[Opening Excerpted text section]

= Sarah Walker (mezzo-soprano) =

British mezzo-soprano

Sarah Elizabeth Royle Walker (born 11 March 1943) is an English mezzo-soprano.

Walker was born in Cheltenham, Gloucestershire. She studied at the Royal College of Music from 1961 to 1965, initially as a violinist and cellist, and went on to study singing with Vera Rózsa. She has appeared in numerous opera performances and is also known as a concert soloist and recitalist.

==Operatic career==
Walker's operatic debut was in 1969, as Ottavia in Kent Opera's production of L'incoronazione di Poppea. She has also appeared in Britain with Glyndebourne Festival Opera, The Royal Opera, English National Opera, Scottish Opera, and abroad at The Metropolitan Opera (New York City), Lyric Opera of Chicago, San Francisco Opera, La Monnaie (Brussels) and the Vienna State Opera.

Notable roles have included the title-roles in Gloriana and Maria Stuarda, Dido in Les Troyens and Baba the Turk in The Rake's Progress. She recorded the challenging Voices under the direction of its composer, Hans Werner Henze, in 1978.

[Closing Excerpted text section]

Things to do -
1. In the Sarah Walker biography, which role did Walker sing at her operatic debut?
2. Copy word for word the part of the Sarah Walker biography starting at "Notable roles have" and ending at "Henze, in 1978.".

[Opening Available data section]

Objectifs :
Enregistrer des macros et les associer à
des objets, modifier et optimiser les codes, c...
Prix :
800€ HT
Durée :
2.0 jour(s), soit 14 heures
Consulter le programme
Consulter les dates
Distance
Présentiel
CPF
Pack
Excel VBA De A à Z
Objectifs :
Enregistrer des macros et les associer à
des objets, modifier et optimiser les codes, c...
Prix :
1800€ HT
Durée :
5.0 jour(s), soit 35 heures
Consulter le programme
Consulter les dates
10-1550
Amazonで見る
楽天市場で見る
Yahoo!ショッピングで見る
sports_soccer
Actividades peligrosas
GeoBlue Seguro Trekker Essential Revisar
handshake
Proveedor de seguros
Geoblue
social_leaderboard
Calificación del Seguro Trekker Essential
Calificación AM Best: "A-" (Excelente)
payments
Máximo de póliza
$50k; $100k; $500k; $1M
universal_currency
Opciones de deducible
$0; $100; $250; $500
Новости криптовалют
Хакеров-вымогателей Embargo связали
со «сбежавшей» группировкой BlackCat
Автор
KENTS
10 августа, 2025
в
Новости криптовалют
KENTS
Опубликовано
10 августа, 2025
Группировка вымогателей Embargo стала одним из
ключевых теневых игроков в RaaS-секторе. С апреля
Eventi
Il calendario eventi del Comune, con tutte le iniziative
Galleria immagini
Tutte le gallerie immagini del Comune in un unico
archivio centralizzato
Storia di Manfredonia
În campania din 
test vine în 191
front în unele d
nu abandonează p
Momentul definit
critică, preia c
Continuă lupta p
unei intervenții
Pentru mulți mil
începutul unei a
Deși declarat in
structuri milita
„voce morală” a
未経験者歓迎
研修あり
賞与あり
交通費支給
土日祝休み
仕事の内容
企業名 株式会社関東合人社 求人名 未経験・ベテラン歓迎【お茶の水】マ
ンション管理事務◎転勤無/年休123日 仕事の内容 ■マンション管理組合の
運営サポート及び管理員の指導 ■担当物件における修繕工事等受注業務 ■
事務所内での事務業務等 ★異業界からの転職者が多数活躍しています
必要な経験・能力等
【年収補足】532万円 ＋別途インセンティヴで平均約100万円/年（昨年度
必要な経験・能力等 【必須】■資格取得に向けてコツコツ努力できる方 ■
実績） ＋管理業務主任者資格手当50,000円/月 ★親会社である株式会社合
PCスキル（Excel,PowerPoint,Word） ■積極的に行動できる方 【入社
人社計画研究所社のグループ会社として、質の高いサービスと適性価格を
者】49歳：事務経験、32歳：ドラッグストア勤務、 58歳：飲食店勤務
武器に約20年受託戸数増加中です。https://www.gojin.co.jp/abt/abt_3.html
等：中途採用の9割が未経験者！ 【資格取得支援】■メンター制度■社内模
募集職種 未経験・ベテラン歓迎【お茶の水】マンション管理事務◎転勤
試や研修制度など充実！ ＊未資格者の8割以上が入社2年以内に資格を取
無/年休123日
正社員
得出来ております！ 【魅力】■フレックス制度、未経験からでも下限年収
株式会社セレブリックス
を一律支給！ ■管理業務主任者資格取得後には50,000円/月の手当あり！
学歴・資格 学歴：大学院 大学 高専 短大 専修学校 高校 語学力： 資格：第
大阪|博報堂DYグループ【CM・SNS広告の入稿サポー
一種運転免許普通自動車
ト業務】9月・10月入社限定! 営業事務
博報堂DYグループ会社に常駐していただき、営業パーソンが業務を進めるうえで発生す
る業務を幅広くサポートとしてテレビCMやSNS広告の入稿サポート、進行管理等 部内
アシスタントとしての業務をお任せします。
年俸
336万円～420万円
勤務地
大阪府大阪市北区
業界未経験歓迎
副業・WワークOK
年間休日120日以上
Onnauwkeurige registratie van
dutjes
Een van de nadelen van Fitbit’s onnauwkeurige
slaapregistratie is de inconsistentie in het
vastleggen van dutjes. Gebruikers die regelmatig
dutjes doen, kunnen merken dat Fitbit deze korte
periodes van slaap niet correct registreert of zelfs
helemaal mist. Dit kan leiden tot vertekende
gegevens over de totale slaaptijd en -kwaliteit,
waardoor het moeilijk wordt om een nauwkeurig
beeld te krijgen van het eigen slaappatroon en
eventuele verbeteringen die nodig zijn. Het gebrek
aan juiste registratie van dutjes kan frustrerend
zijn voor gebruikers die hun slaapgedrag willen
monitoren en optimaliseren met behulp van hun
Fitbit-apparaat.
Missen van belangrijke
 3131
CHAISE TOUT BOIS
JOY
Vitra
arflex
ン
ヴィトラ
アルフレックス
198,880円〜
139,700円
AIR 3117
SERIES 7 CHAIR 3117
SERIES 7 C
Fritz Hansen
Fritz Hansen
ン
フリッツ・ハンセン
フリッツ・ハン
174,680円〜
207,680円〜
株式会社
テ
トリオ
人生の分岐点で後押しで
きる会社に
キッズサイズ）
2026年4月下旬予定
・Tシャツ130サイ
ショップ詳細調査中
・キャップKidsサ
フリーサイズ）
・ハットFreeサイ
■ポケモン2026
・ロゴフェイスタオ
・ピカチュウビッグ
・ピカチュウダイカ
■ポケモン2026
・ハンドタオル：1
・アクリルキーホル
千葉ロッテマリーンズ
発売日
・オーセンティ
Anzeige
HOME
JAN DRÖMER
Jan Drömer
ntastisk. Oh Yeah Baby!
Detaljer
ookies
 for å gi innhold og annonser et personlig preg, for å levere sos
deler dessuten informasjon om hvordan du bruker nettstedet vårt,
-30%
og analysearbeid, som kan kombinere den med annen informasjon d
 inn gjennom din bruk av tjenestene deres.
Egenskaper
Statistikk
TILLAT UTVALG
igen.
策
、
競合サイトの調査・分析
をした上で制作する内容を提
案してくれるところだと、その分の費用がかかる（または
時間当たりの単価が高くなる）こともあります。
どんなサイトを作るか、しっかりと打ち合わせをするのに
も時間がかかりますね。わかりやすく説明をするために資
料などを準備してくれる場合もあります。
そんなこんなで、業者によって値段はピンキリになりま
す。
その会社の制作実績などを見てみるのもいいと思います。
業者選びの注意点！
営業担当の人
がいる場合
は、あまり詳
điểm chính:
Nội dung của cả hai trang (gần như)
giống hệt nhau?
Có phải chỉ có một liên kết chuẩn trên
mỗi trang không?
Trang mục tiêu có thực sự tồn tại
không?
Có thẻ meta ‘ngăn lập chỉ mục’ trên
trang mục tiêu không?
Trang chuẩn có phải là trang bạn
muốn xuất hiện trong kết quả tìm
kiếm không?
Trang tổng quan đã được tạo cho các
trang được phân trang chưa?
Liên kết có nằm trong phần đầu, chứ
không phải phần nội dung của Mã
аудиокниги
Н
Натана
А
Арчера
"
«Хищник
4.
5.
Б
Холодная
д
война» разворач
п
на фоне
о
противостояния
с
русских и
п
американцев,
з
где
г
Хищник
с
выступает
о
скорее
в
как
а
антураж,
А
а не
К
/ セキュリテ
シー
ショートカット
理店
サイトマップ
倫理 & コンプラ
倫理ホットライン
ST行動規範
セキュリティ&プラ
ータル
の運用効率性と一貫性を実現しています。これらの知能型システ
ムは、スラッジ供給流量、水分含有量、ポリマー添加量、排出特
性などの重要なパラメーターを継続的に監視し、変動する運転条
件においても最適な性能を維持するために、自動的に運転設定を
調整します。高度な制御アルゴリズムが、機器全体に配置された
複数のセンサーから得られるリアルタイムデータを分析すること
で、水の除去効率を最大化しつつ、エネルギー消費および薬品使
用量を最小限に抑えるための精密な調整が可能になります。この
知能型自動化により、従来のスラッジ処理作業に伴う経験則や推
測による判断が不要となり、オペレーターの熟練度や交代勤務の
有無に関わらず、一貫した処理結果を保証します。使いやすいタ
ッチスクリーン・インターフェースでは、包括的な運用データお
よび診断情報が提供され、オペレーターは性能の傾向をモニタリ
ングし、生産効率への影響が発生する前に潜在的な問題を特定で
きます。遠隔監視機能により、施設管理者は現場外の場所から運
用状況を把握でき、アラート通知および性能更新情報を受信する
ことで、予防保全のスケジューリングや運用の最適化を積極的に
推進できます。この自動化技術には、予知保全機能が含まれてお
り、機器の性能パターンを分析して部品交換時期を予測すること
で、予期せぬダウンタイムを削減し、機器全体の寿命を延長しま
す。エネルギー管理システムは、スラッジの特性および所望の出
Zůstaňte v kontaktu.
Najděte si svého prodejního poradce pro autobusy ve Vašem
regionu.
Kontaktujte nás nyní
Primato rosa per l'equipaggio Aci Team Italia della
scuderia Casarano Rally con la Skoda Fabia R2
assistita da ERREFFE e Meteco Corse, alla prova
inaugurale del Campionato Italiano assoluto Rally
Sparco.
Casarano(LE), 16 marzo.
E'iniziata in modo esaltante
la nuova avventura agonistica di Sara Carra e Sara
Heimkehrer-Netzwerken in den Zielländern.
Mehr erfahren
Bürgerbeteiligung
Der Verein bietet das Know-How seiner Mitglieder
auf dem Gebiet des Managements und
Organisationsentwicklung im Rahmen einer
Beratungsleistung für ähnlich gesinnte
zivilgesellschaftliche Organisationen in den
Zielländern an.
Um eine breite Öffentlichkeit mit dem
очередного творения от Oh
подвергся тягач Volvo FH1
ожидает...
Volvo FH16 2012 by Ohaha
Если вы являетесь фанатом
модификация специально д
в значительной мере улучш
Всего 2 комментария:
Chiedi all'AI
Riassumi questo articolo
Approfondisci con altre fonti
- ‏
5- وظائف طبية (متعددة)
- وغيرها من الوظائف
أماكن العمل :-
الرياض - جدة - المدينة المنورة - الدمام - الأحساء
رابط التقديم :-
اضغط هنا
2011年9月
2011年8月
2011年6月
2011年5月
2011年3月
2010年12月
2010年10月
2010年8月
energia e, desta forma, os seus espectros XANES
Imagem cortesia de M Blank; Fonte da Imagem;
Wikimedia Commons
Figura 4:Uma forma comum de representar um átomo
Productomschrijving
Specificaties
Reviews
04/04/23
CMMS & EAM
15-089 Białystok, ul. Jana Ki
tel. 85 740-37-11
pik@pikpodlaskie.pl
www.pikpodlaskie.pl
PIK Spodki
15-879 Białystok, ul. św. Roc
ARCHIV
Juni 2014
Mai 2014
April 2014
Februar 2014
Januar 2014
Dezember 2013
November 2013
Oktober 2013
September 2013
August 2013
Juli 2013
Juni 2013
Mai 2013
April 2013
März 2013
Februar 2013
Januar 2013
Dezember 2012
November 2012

[Closing Available data section]

Results in order -
1. Ottavia, in Kent Opera's 1969 production of L'incoronazione di Poppea.

2.
Notable roles have included the title-roles in Gloriana and Maria Stuarda, Dido in Les Troyens and Baba the Turk in The Rake's Progress. She recorded the challenging Voices under the direction of its composer, Hans Werner Henze, in 1978.